Work task :: Copy out each line below verbatim, skipping any picture.

==================================================

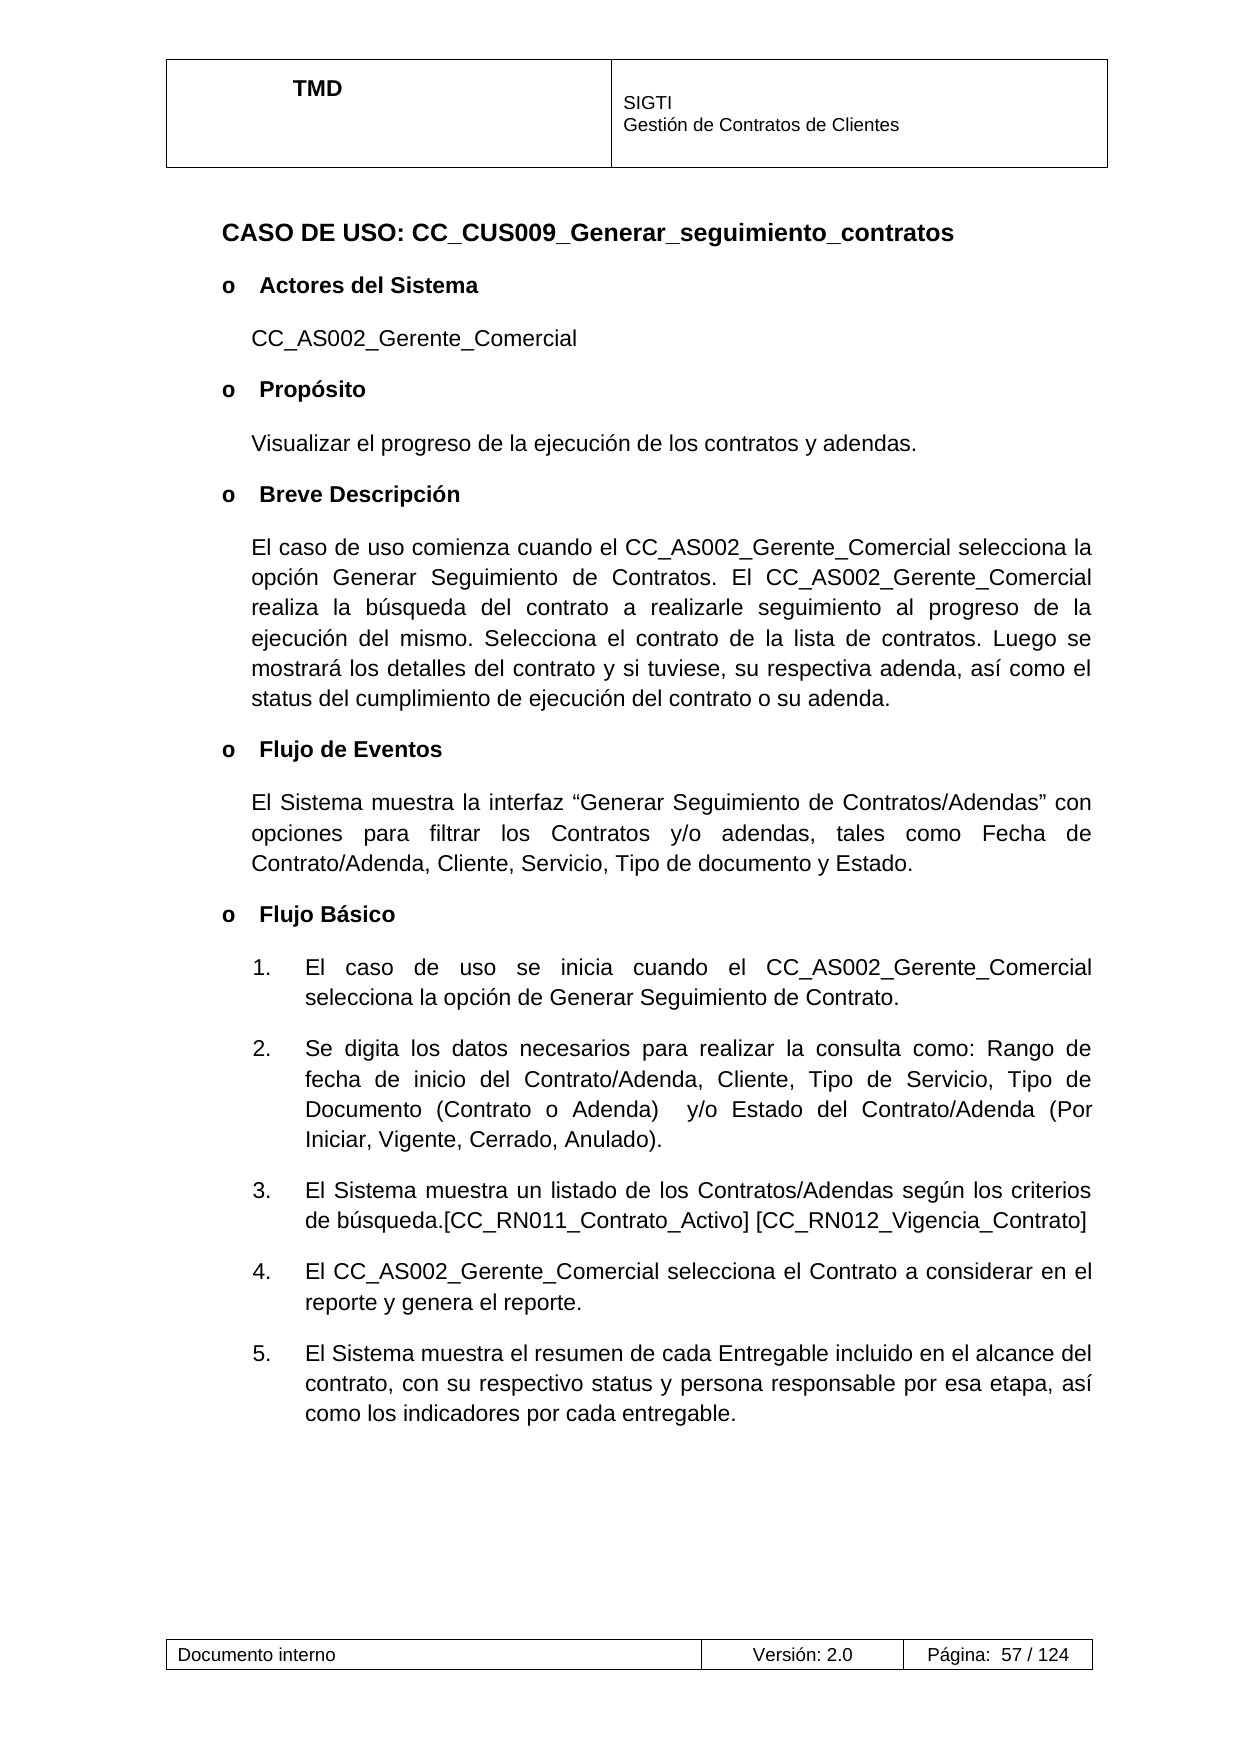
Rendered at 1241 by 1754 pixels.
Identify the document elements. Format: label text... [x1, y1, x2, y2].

list Se digita los datos necesarios para realizar la consulta como: Rango de fecha de inicio del Contrato/Adenda, Cliente, Tipo de Servicio, Tipo de Documento (Contrato o Adenda) y/o Estado del Contrato/Adenda (Por Iniciar, Vigente, Cerrado, Anulado). [252, 1035, 1092, 1152]
list El Sistema muestra un listado de los Contratos/Adendas según los criterios de búsqueda.[CC_RN011_Contrato_Activo] [CC_RN012_Vigencia_Contrato] [252, 1177, 1092, 1234]
list Visualizar el progreso de la ejecución de los contratos y adendas. [251, 429, 1092, 456]
list El CC_AS002_Gerente_Comercial selecciona el Contrato a considerar en el reporte y genera el reporte. [252, 1258, 1092, 1315]
list El caso de uso se inicia cuando el CC_AS002_Gerente_Comercial selecciona la opción de Generar Seguimiento de Contrato. [252, 954, 1092, 1011]
list El Sistema muestra el resumen de cada Entregable incluido en el alcance del contrato, con su respectivo status y persona responsable por esa etapa, así como los indicadores por cada entregable. [252, 1339, 1092, 1426]
list Flujo de Eventos [222, 736, 1092, 764]
list Flujo Básico [222, 901, 1092, 929]
list El Sistema muestra la interfaz “Generar Seguimiento de Contratos/Adendas” con opciones para filtrar los Contratos y/o adendas, tales como Fecha de Contrato/Adenda, Cliente, Servicio, Tipo de documento y Estado. [251, 789, 1092, 876]
list CASO DE USO: CC_CUS009_Generar_seguimiento_contratos [222, 218, 1092, 247]
list CC_AS002_Gerente_Comercial [251, 325, 1092, 352]
list Actores del Sistema [222, 272, 1092, 300]
list Propósito [222, 376, 1092, 404]
list Breve Descripción [222, 481, 1092, 509]
list El caso de uso comienza cuando el CC_AS002_Gerente_Comercial selecciona la opción Generar Seguimiento de Contratos. El CC_AS002_Gerente_Comercial realiza la búsqueda del contrato a realizarle seguimiento al progreso de la ejecución del mismo. Selecciona el contrato de la lista de contratos. Luego se mostrará los detalles del contrato y si tuviese, su respectiva adenda, así como el status del cumplimiento de ejecución del contrato o su adenda. [251, 534, 1092, 711]
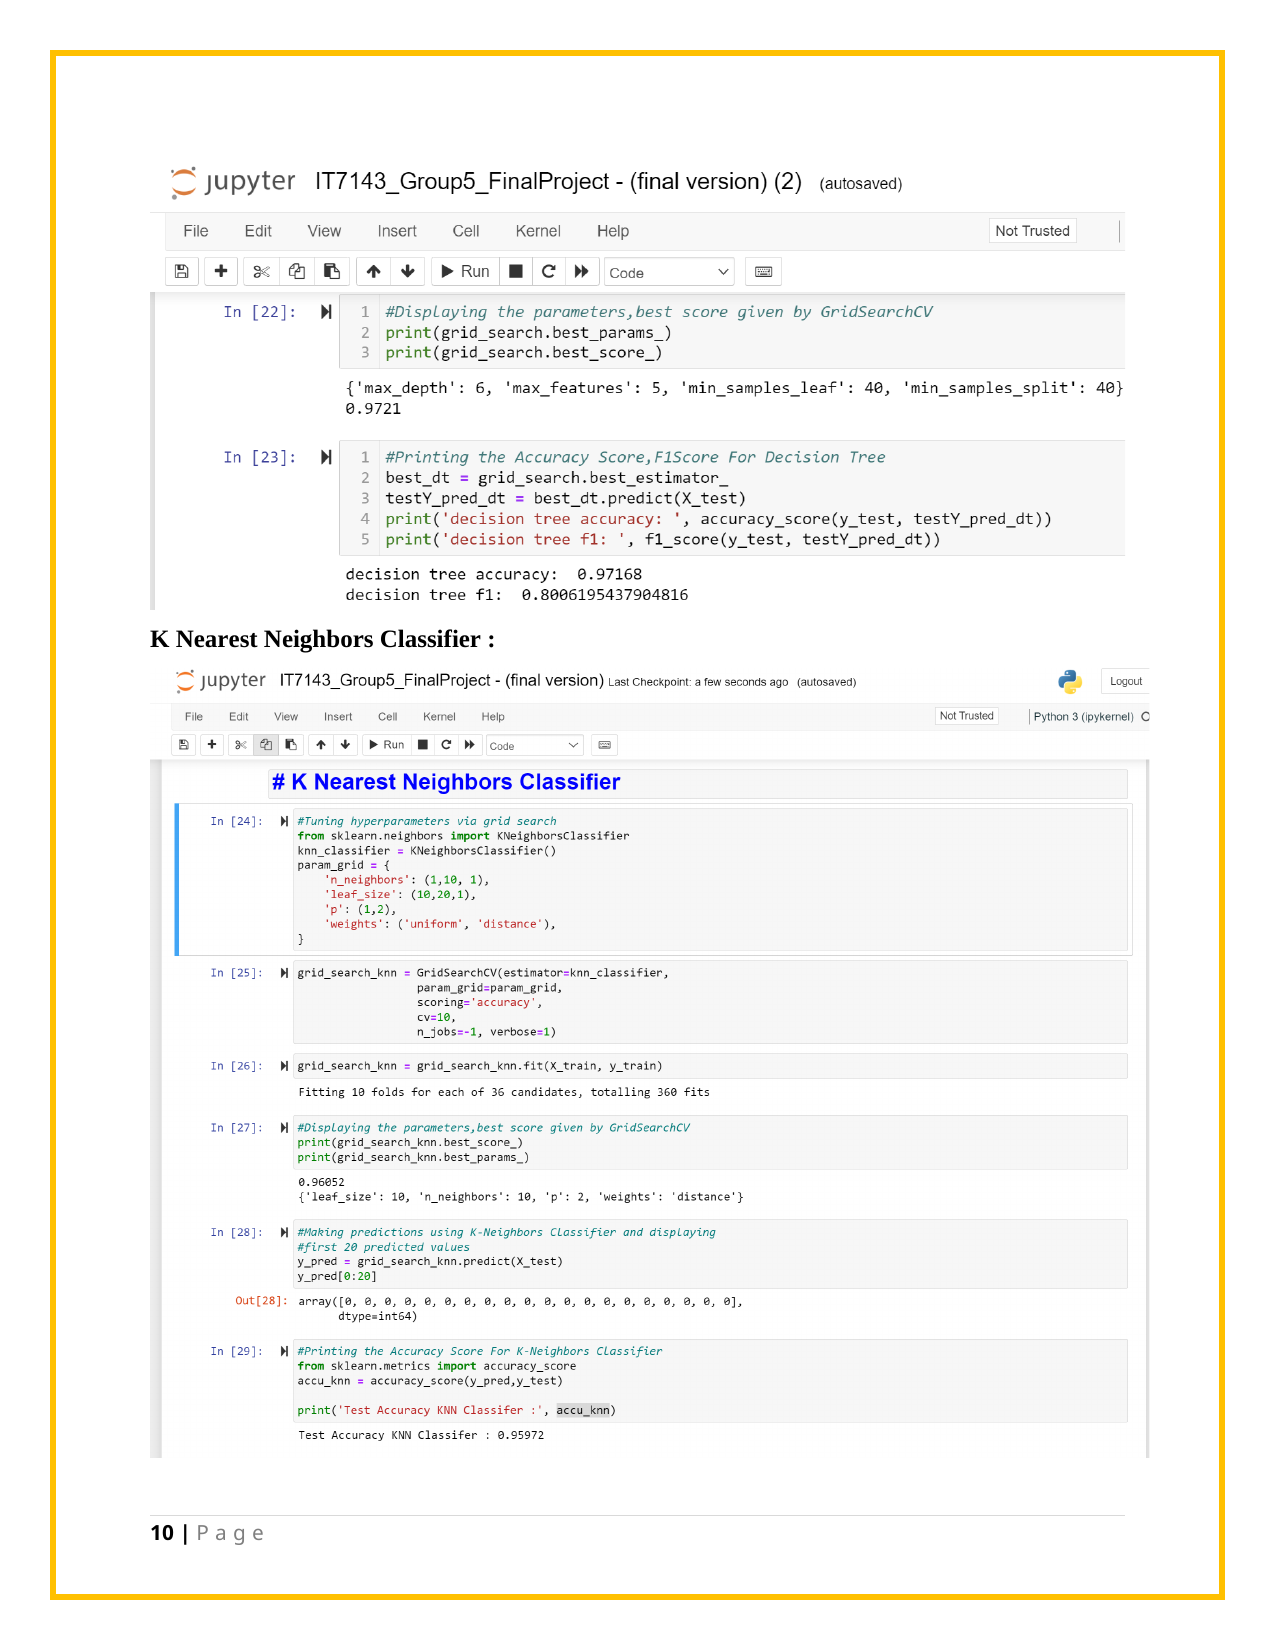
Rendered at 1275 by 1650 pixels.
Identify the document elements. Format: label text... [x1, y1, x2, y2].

picture [150, 160, 1125, 610]
picture [150, 668, 1150, 1458]
text K Nearest Neighbors Classifier : [150, 624, 1125, 653]
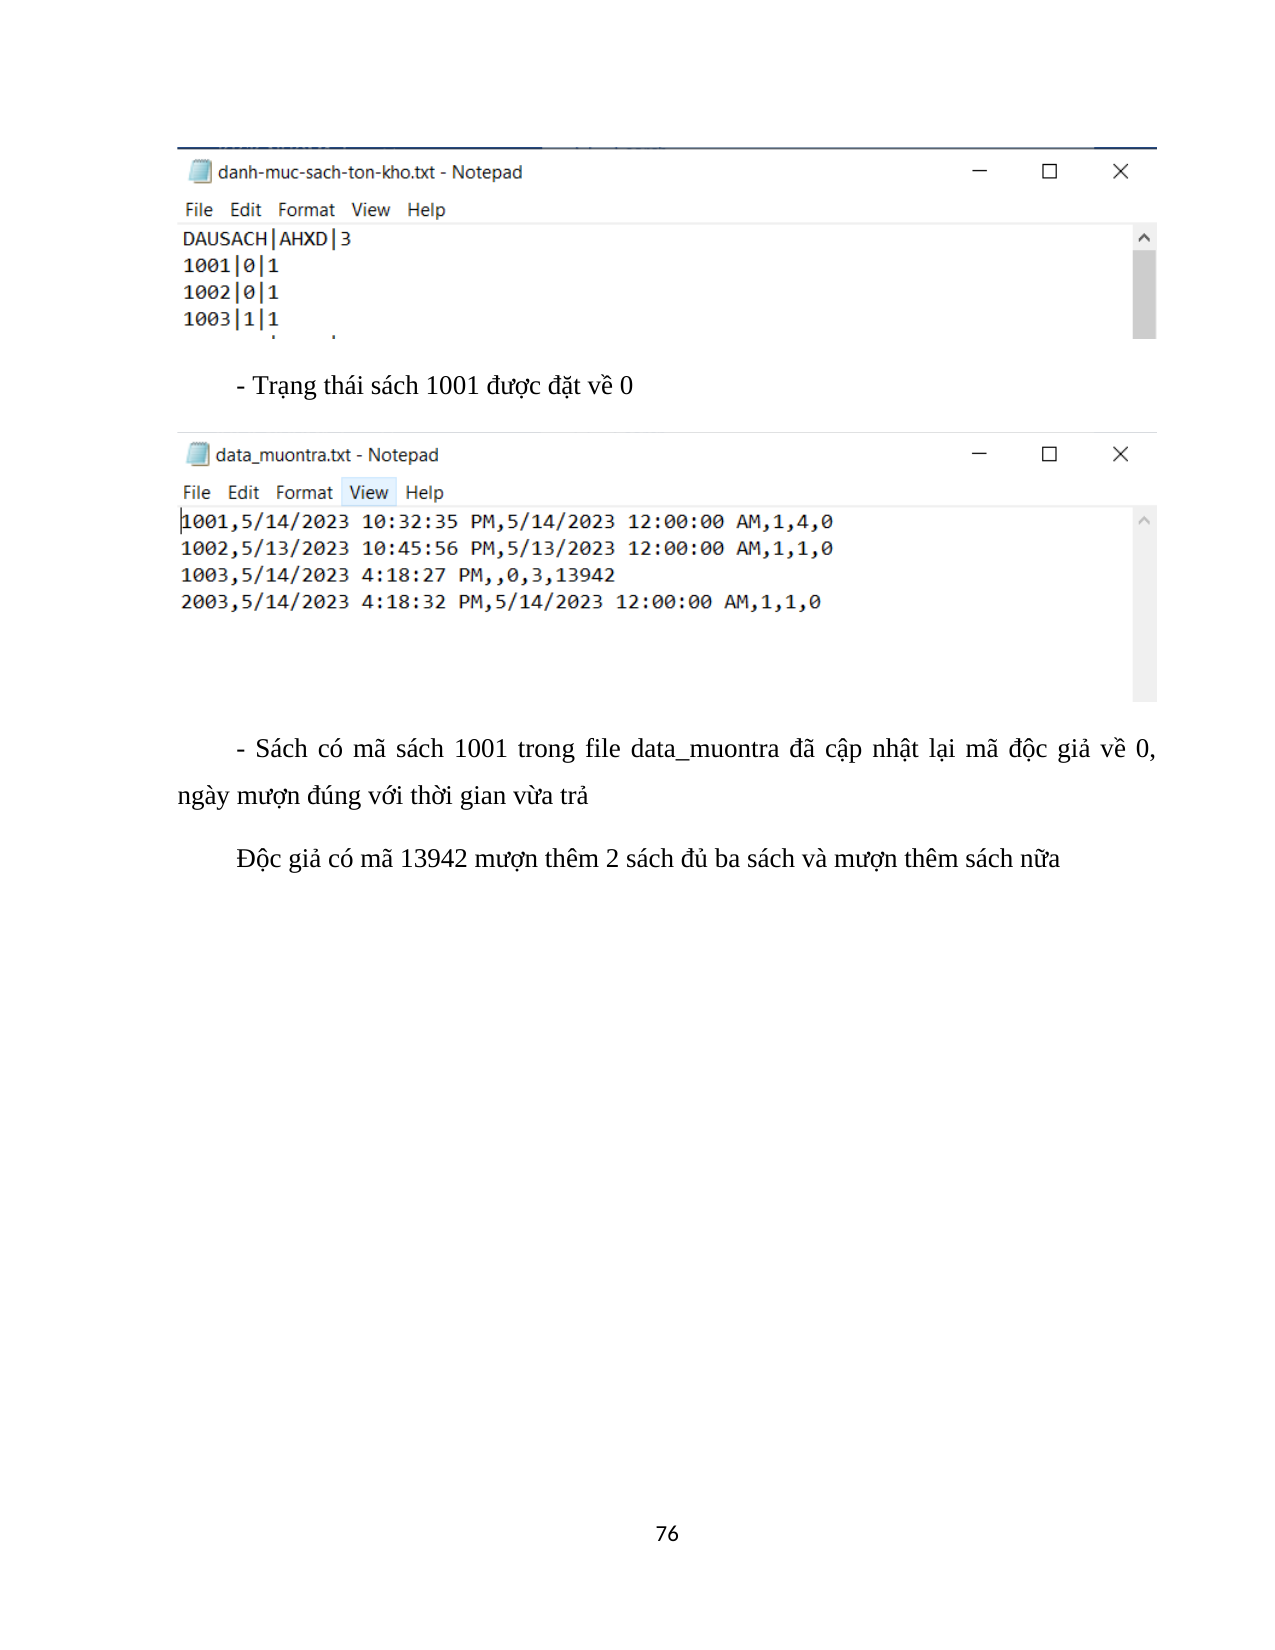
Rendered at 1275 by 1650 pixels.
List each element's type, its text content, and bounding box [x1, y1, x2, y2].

==================================================

Exercise result ::
Rendered at 1241 by 1754 pixels.
Identify the document elements. Format: label text... [x1, y1, x2, y2].

list Se digita los datos necesarios para realizar la consulta como: Rango de fecha de inicio del Contrato/Adenda, Cliente, Tipo de Servicio, Tipo de Documento (Contrato o Adenda) y/o Estado del Contrato/Adenda (Por Iniciar, Vigente, Cerrado, Anulado). [252, 1035, 1092, 1152]
list El Sistema muestra un listado de los Contratos/Adendas según los criterios de búsqueda.[CC_RN011_Contrato_Activo] [CC_RN012_Vigencia_Contrato] [252, 1177, 1092, 1234]
list Visualizar el progreso de la ejecución de los contratos y adendas. [251, 429, 1092, 456]
list El CC_AS002_Gerente_Comercial selecciona el Contrato a considerar en el reporte y genera el reporte. [252, 1258, 1092, 1315]
list El caso de uso se inicia cuando el CC_AS002_Gerente_Comercial selecciona la opción de Generar Seguimiento de Contrato. [252, 954, 1092, 1011]
list El Sistema muestra el resumen de cada Entregable incluido en el alcance del contrato, con su respectivo status y persona responsable por esa etapa, así como los indicadores por cada entregable. [252, 1339, 1092, 1426]
list Flujo de Eventos [222, 736, 1092, 764]
list Flujo Básico [222, 901, 1092, 929]
list El Sistema muestra la interfaz “Generar Seguimiento de Contratos/Adendas” con opciones para filtrar los Contratos y/o adendas, tales como Fecha de Contrato/Adenda, Cliente, Servicio, Tipo de documento y Estado. [251, 789, 1092, 876]
list CASO DE USO: CC_CUS009_Generar_seguimiento_contratos [222, 218, 1092, 247]
list CC_AS002_Gerente_Comercial [251, 325, 1092, 352]
list Actores del Sistema [222, 272, 1092, 300]
list Propósito [222, 376, 1092, 404]
list Breve Descripción [222, 481, 1092, 509]
list El caso de uso comienza cuando el CC_AS002_Gerente_Comercial selecciona la opción Generar Seguimiento de Contratos. El CC_AS002_Gerente_Comercial realiza la búsqueda del contrato a realizarle seguimiento al progreso de la ejecución del mismo. Selecciona el contrato de la lista de contratos. Luego se mostrará los detalles del contrato y si tuviese, su respectiva adenda, así como el status del cumplimiento de ejecución del contrato o su adenda. [251, 534, 1092, 711]
Rendered at 1275 by 1650 pixels.
Identify the document elements. Format: label text... [x1, y1, x2, y2].

picture [150, 160, 1125, 610]
picture [150, 668, 1150, 1458]
text K Nearest Neighbors Classifier : [150, 624, 1125, 653]
Rendered at 1275 by 1650 pixels.
List each element's type, its text content, and bounding box [x1, y1, x2, y2].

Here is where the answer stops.